Teks Sumber →
##############################

ArtikelBerita Jabar NewsBJNOpini

Pengelolaan Sumber Mata Air yang Menyejahterakan

BERITA JABAR NEWS (BJN) – Kolom OPINI, Rabu (12/11/2025) – Artikel berjudul Pengelolaan Sumber Mata Air yang Menyejahterakan ini ditulis oleh Lilis Suryani yang berprofesi sebagai seorang guru Pendidikan Anak Usia Dini (PAUD) di Yayasan Putra Sukamanah Sejahtera yang beralamat di Jalan Sasak Besi No 4, Desa Gadobangkong, Kecamatan Ngamprah, Kabupaten Bandung Barat.

Temuan Gubernur Jawa Barat, Kang Dedi Mulyadi (KDM) soal air yang digunakan untuk produksi salah satu perusahaan besar ternyata berasal dari air tanah, menghebohkan publik. Ditemukan fakta bahwa air tersebut diambil lewat pengeboran artesis hingga lebih dari 100 meter, bukan dari mata air alami di permukaan seperti yang diopinikan ke masyarakat melalui ikan-iklan komersilnya.

##############################

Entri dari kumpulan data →
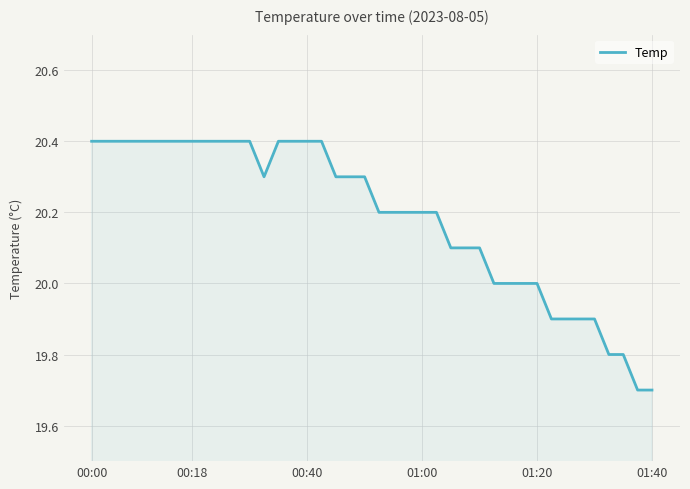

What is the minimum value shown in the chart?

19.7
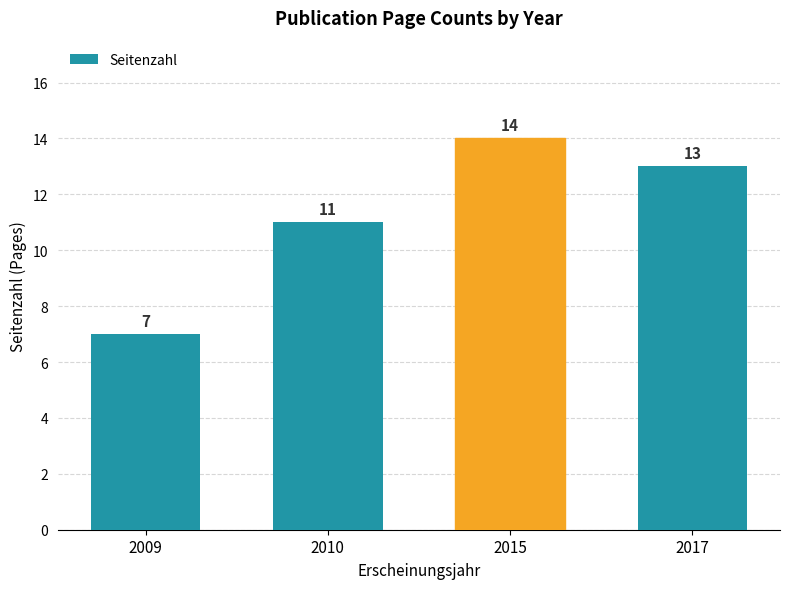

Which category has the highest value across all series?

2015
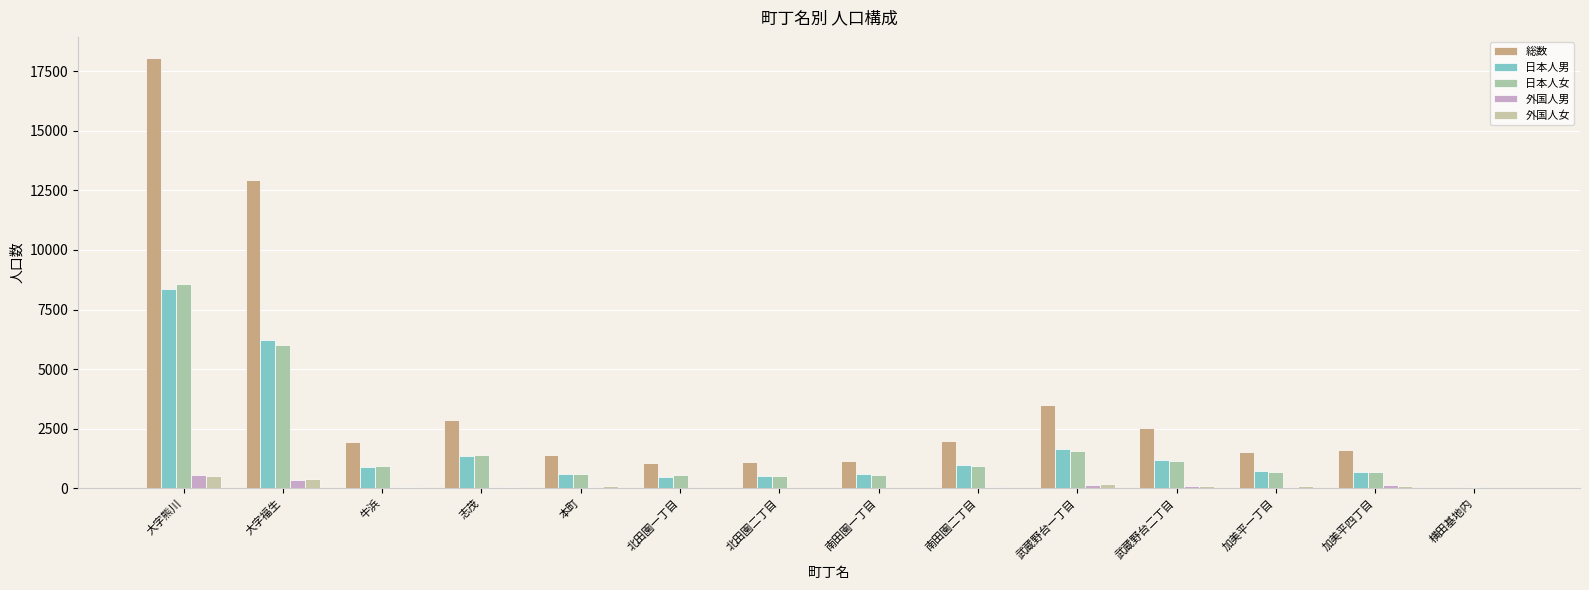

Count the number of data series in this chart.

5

##############################

Butir Tugas A → Bisakah Anda menuliskan ulang kata demi kata seluruh teks tentang pengelolaan sumber mata air di atas?
Butir Tugas B → Baris mana saja dalam entri di atas yang memuat kata "series"? Daftarkan setiap baris tersebut.
Teks dan entri di atas diambil dari sumber yang berbeda.

Kolom Jawaban A →
ArtikelBerita Jabar NewsBJNOpini

Pengelolaan Sumber Mata Air yang Menyejahterakan

BERITA JABAR NEWS (BJN) – Kolom OPINI, Rabu (12/11/2025) – Artikel berjudul Pengelolaan Sumber Mata Air yang Menyejahterakan ini ditulis oleh Lilis Suryani yang berprofesi sebagai seorang guru Pendidikan Anak Usia Dini (PAUD) di Yayasan Putra Sukamanah Sejahtera yang beralamat di Jalan Sasak Besi No 4, Desa Gadobangkong, Kecamatan Ngamprah, Kabupaten Bandung Barat.

Temuan Gubernur Jawa Barat, Kang Dedi Mulyadi (KDM) soal air yang digunakan untuk produksi salah satu perusahaan besar ternyata berasal dari air tanah, menghebohkan publik. Ditemukan fakta bahwa air tersebut diambil lewat pengeboran artesis hingga lebih dari 100 meter, bukan dari mata air alami di permukaan seperti yang diopinikan ke masyarakat melalui ikan-iklan komersilnya.

Kolom Jawaban B →
Which category has the highest value across all series?
Count the number of data series in this chart.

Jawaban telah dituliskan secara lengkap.